EMDR therapy requires less in-depth discussion of challenging topics than other therapies. EMDR instead focuses on altering the emotions, thoughts, or behaviors that result from a painful experience (trauma). This process allows your brain to continue a previously arrested healing process.
We tend to think the words “mind” and “brain” are synonymous, but when we’re speaking about psychology, the brain refers to the physical structure in which thoughts and other anatomic functions take place, while the mind is the experience of those thoughts and feelings making up our sense of identity. In a sense, the mind and brain are one and the same, yet also distinguishable. The brain involves networks of communicating neurons that control bodily functions like our heartbeat, breathing, and pain.
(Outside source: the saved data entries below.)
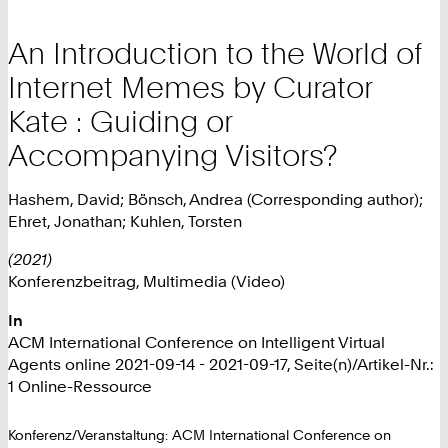
An Introduction to the World of
Internet Memes by Curator
Kate : Guiding or
Accompanying Visitors?
Hashem, David; Bönsch, Andrea (Corresponding author);
Ehret, Jonathan; Kuhlen, Torsten
(2021)
Konferenzbeitrag, Multimedia (Video)
In
ACM International Conference on Intelligent Virtual
Agents online 2021-09-14 - 2021-09-17, Seite(n)/Artikel-Nr.:
1 Online-Ressource
Konferenz/Veranstaltung: ACM International Conference on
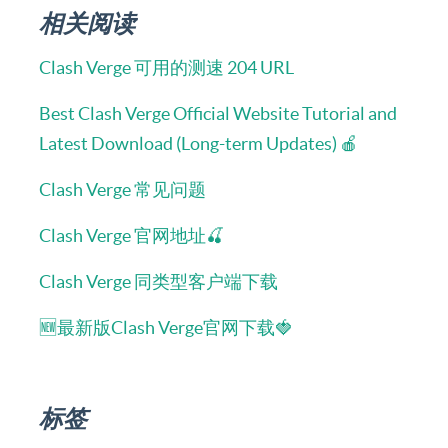
相关阅读
Clash Verge 可用的测速 204 URL
Best Clash Verge Official Website Tutorial and
Latest Download (Long-term Updates) 🍎
Clash Verge 常见问题
Clash Verge 官网地址🍒
Clash Verge 同类型客户端下载
🆕最新版Clash Verge官网下载🍓
标签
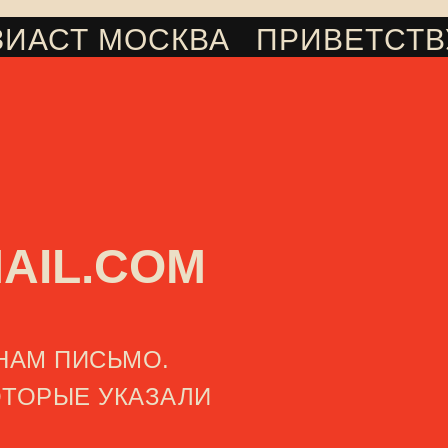
ЗИАСТ МОСКВА
ПРИВЕТСТВ
///
AIL.COM
НАМ ПИСЬМО.
ОТОРЫЕ УКАЗАЛИ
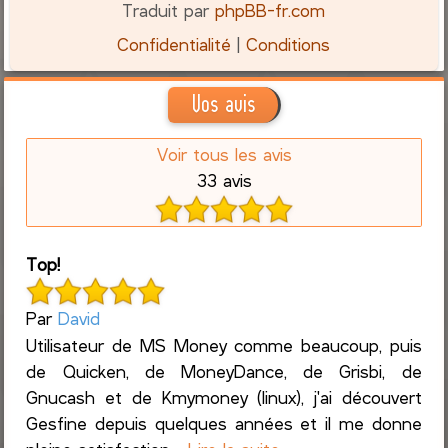
Traduit par
phpBB-fr.com
Confidentialité
|
Conditions
Vos avis
Voir tous les avis
33 avis
Top!
Par
David
Utilisateur de MS Money comme beaucoup, puis
de Quicken, de MoneyDance, de Grisbi, de
Gnucash et de Kmymoney (linux), j'ai découvert
Gesfine depuis quelques années et il me donne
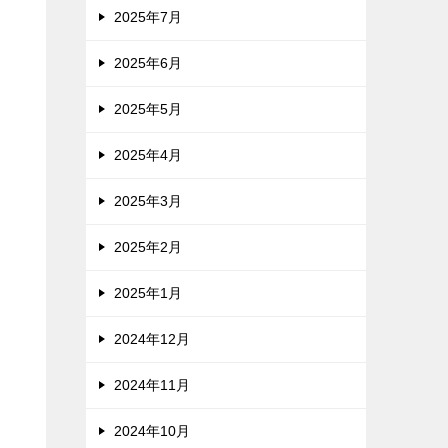
2025年7月
2025年6月
2025年5月
2025年4月
2025年3月
2025年2月
2025年1月
2024年12月
2024年11月
2024年10月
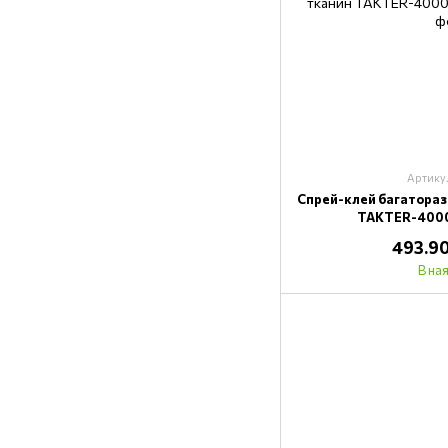
Артику
Спрей-клей багатораз
TAKTER-4000 
493.90
В на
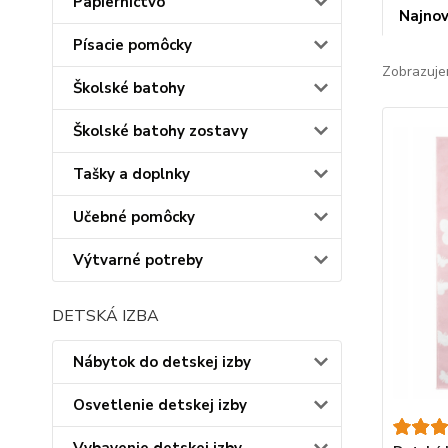
Papiernictvo
Najnov
Písacie pomôcky
Zobrazuje
Školské batohy
Školské batohy zostavy
Tašky a doplnky
Učebné pomôcky
Výtvarné potreby
DETSKÁ IZBA
Nábytok do detskej izby
Osvetlenie detskej izby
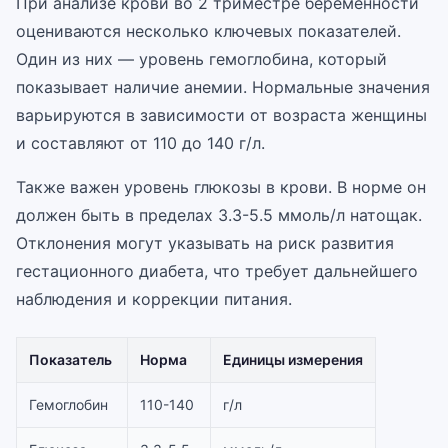
При анализе крови во 2 триместре беременности
оцениваются несколько ключевых показателей.
Один из них — уровень гемоглобина, который
показывает наличие анемии. Нормальные значения
варьируются в зависимости от возраста женщины
и составляют от 110 до 140 г/л.
Также важен уровень глюкозы в крови. В норме он
должен быть в пределах 3.3-5.5 ммоль/л натощак.
Отклонения могут указывать на риск развития
гестационного диабета, что требует дальнейшего
наблюдения и коррекции питания.
Показатель
Норма
Единицы измерения
Гемоглобин
110-140
г/л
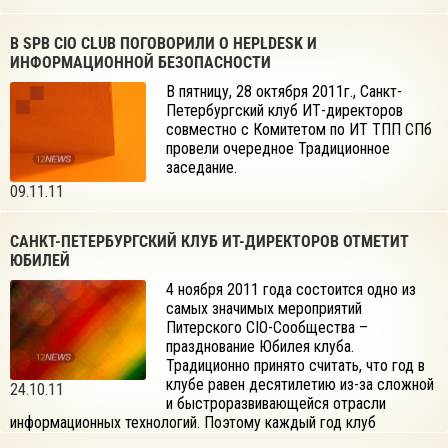
В SPB CIO CLUB ПОГОВОРИЛИ О HEPLDESK И
ИНФОРМАЦИОННОЙ БЕЗОПАСНОСТИ
В пятницу, 28 октября 2011г., Санкт-
Петербургский клуб ИТ-директоров
совместно с Комитетом по ИТ ТПП СПб
провели очередное Традиционное
заседание.
09.11.11
САНКТ-ПЕТЕРБУРГСКИЙ КЛУБ ИТ-ДИРЕКТОРОВ ОТМЕТИТ
ЮБИЛЕЙ
4 ноября 2011 года состоится одно из
самых значимых мероприятий
Питерского CIO-Сообщества –
празднование Юбилея клуба.
Традиционно принято считать, что год в
клубе равен десятилетию из-за сложной
24.10.11
и быстроразвивающейся отрасли
информационных технологий. Поэтому каждый год клуб
отмечает Юбилей!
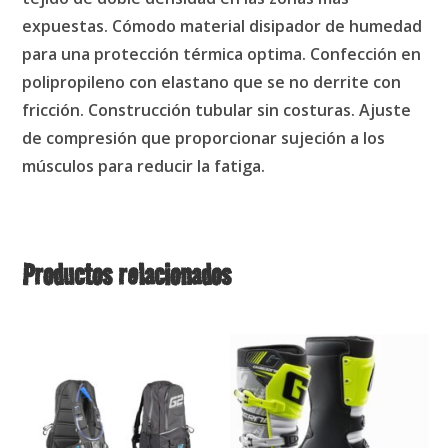
expuestas. Cómodo material disipador de humedad
para una protección térmica optima. Confección en
polipropileno con elastano que se no derrite con
fricción. Construcción tubular sin costuras. Ajuste
de compresión que proporcionar sujeción a los
músculos para reducir la fatiga.
Productos relacionados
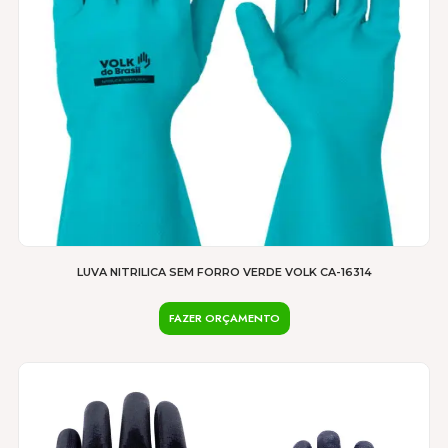
ser
escolhidas
na
página
do
produto
LUVA NITRILICA SEM FORRO VERDE VOLK CA-16314
FAZER ORÇAMENTO
Este
produto
tem
várias
variantes.
As
opções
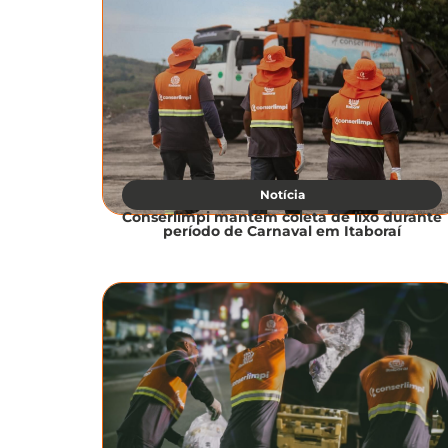
Notícia
Conserlimpi mantém coleta de lixo durante
período de Carnaval em Itaboraí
Adaptive Information Processing
EMDR leans on the Adaptive Information Processing (AIP) model, a theory outlining how the brain stores traumatic memories.
During everyday situations, your brain stores new information in the context of other memories. This enables you to apply old information to new information. During traumatic events, that networking doesn’t form correctly. The brain can silo these memories away from the existing network so that neither new nor old information can contextualize the traumatic event. This prevents new emotions (like acceptance) from connecting with the trauma.
However, new experiences can trigger the emotions and thoughts from the traumatic experience. This can create a detrimental reinforcement, in which more situations are associated with the trauma response. Rather than having new and old safe memories inform how we process the trauma, the trauma can color how we process new memories. This can be a difficult cycle to break alone.